Un altro elemento che insegna la meta cognizione sul processo è il process paper, cioè la biografia del pezzo che viene consegnato perché l’insegnante lo valuti. Lo studente è guidato con domande apposite a raccontare come ha avuto luce quel testo, le difficoltà incontrate, quelle che sono a suo giudizio le parti migliori. È un approccio tipico della valutazione interpretativo narrativa, che mira a rendere consapevoli gli studenti ma anche i docenti di un processo di apprendimento.
La valutazione deve essere poi una valutazione di percorso, non una semplice media ottenuta da una somma di numeri. Sono anni che la pedagogia sottolinea questo elemento fondamentale, che del resto è pure presente nella legislazione ministeriale.
Tuttavia spesso è abbastanza scontato che questo non succeda. Chiunque ha esperienza di scuola lo sa benissimo. Spesso la valutazione avviene per semplice somma di numeri e divisione per numero delle prove. Forse questo aveva senso anni fa, in una scuola diversa, ma oggi non credo si possa valutare solo così. I numeri hanno certo un valore, ma dovrebbero corrispondere alle tappe di un percorso e di un progetto pensati per lo studente.

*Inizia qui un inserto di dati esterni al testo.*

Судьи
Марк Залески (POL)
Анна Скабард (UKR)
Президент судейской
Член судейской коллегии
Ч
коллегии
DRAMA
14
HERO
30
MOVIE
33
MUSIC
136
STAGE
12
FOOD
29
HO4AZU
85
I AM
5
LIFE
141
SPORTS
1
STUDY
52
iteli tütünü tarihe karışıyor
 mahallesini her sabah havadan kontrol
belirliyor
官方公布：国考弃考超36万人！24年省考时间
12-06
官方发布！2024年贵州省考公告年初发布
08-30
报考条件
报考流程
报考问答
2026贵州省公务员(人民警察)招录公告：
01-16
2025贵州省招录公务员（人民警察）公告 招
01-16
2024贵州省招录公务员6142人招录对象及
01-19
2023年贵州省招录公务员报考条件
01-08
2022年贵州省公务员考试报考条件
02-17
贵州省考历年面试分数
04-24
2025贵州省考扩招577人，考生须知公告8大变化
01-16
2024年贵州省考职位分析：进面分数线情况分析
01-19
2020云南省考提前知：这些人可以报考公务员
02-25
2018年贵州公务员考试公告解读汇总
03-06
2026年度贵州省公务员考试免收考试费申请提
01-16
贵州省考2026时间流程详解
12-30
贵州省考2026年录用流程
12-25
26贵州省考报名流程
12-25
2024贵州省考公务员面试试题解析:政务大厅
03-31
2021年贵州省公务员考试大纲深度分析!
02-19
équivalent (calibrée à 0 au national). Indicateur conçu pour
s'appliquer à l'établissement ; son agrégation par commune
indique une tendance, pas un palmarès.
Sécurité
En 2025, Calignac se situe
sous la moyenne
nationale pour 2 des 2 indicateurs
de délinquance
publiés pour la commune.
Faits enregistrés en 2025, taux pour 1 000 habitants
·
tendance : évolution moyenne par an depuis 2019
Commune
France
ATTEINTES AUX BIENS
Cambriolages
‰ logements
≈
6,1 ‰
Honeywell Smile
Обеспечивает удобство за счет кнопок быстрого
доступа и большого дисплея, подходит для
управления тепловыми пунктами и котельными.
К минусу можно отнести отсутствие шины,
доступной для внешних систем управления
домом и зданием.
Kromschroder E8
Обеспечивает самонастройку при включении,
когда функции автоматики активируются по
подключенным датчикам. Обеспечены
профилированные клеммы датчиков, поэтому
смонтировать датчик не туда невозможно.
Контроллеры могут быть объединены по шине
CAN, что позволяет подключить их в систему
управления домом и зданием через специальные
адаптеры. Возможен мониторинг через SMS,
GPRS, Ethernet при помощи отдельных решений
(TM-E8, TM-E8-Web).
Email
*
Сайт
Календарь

La valutazione dovrebbe dunque essere formativa e aiutare lo studente ad avere un’idea, prima di tutto, del “punto a cui si trova” e poi aiutarlo a progettare il suo ulteriore percorso. Non è come un’unica fotografia istantanea. Ma dovrebbe, a mio avviso, essere più simile a una successione di fotografie, uno scatto multiplo, su cui provare a ragionare con l’alunno stesso.
“La valutazione deve nutrire”, secondo i maestri del WRW. E deve anche premiare chi ha provato a mettersi in gioco e a correre rischi.
Nel mio laboratorio, proprio per dare importanza anche al percorso svolto dai ragazzi, valuto due volte a quadrimestre il laboratorio stesso. Condividiamo una griglia che tenga conto degli atteggiamenti e delle caratteristiche che denotano un buon “stare” nella nostra comunità di lettori e scrittori. In questo modo, possiamo equilibrare il rendimento delle prestazioni con la cura e il perseguimento di obiettivi di carattere diverso, più legati alla partecipazione e all’impegno.
La valutazione è sempre un momento importante del lavoro del docente, forse il più difficile. Credo che si debba provare a rifletterci in modo serio e cominciare anche a riconsiderare l’idea che, in fondo, i voti non sono indispensabili. Per insegnare (il che non è per forza legato al dover valutare in questo modo) potremmo benissimo farne a meno.